1-sine

He woke up slowly.

As he got up and looked around, he saw an unfamiliar sight.

It was a dusty path among a forest of autumn trees, and the sunlight rushed in from the small gaps in the leaves. The trees themselves were unmoving, only rustling every once in a while. Flame-red leaves were also descending from above the treetops.

However, the scene did not sooth his anxiety. He stood up, trying to make sense of his position. Where am I? What is this place? Sweat trickled down his face, and he dashed down the path.

Running out of the forest, he stopped in awe.

It was a large pasture like nothing he had seen before. The grass vibrated in response to the larger wind, and waves appeared on the entire area of grass. The bright rays of light shone upon the field, and the grass seemed to glow slightly.

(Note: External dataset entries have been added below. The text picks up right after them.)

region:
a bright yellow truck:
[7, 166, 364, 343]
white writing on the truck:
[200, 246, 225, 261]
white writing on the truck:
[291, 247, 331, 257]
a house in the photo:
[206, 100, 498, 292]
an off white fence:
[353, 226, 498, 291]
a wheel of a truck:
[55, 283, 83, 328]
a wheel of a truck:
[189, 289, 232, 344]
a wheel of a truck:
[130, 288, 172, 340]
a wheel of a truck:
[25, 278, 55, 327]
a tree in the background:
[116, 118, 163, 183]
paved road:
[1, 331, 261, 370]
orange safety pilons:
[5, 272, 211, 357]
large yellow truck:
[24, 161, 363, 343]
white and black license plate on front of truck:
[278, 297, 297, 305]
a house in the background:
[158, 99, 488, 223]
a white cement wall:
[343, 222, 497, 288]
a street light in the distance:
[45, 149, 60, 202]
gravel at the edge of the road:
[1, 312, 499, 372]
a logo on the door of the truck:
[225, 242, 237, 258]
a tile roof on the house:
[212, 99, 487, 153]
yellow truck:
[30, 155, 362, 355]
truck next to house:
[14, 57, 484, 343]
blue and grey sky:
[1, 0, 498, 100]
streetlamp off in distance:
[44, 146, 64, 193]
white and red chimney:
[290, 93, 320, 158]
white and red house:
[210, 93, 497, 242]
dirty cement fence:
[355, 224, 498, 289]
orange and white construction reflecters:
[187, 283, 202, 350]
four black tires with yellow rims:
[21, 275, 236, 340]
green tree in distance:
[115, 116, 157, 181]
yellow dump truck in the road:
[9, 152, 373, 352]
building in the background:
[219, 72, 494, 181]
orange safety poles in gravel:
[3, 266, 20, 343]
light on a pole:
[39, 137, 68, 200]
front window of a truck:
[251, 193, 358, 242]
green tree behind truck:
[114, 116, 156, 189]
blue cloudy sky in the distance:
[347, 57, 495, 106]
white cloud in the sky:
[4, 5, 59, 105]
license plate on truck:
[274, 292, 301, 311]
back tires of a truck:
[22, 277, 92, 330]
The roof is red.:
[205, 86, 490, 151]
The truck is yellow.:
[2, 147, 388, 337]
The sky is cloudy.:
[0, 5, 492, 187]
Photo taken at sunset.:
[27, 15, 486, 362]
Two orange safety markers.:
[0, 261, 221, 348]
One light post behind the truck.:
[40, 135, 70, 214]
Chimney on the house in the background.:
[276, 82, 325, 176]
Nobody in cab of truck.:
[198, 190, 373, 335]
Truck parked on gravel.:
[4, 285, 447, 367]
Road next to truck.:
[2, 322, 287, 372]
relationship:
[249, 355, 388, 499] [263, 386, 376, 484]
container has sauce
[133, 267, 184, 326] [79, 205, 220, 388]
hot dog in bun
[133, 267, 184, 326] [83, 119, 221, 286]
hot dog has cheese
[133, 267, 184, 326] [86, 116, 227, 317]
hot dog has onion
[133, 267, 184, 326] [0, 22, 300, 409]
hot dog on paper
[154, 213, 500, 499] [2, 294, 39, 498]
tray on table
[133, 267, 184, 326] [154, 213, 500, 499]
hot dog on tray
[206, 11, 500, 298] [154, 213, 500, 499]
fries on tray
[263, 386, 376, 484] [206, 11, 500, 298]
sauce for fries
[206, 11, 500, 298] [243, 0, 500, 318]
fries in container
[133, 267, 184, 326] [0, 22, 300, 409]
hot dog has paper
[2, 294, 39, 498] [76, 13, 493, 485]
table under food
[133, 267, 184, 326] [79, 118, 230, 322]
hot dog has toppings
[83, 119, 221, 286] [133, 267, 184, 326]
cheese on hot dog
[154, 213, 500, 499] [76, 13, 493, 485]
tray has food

Far away, next to a rather large mountain, he saw a small settlement. His heart beat faster as he sprinted towards the direction of the smoke. I might get some information there…

He was not disappointed.

A few houses dot the foot of the mountain. He decided to try the largest one in the batch.

Walking up to the large wooden door of the house, he drummed the door with his knuckles.

5 Responses to “1-sine”

  1. pizzat Says:

    woah, cliffhanger. i desire MORE!

  2. luminodrake Says:

    D:

    Shouldn’t have left it at that. You would be disappointed with the anticlimaxes.

  3. krysjez Says:

    However, the scene did not sooth his anxiety.

    soothe.

    A few houses dot the foot of the mountain.

    dotted.

    Drummed seems a bit of an odd verb to choose.

    Can I proofread? or draw? or something? i seriously need practice.

  4. luminodrake Says:

    :V

    Seems too much like work.

    Also, when did you start becoming a grammar nazi anyways?

  5. krysjez Says:

    what, I’ve always been grammar nazi.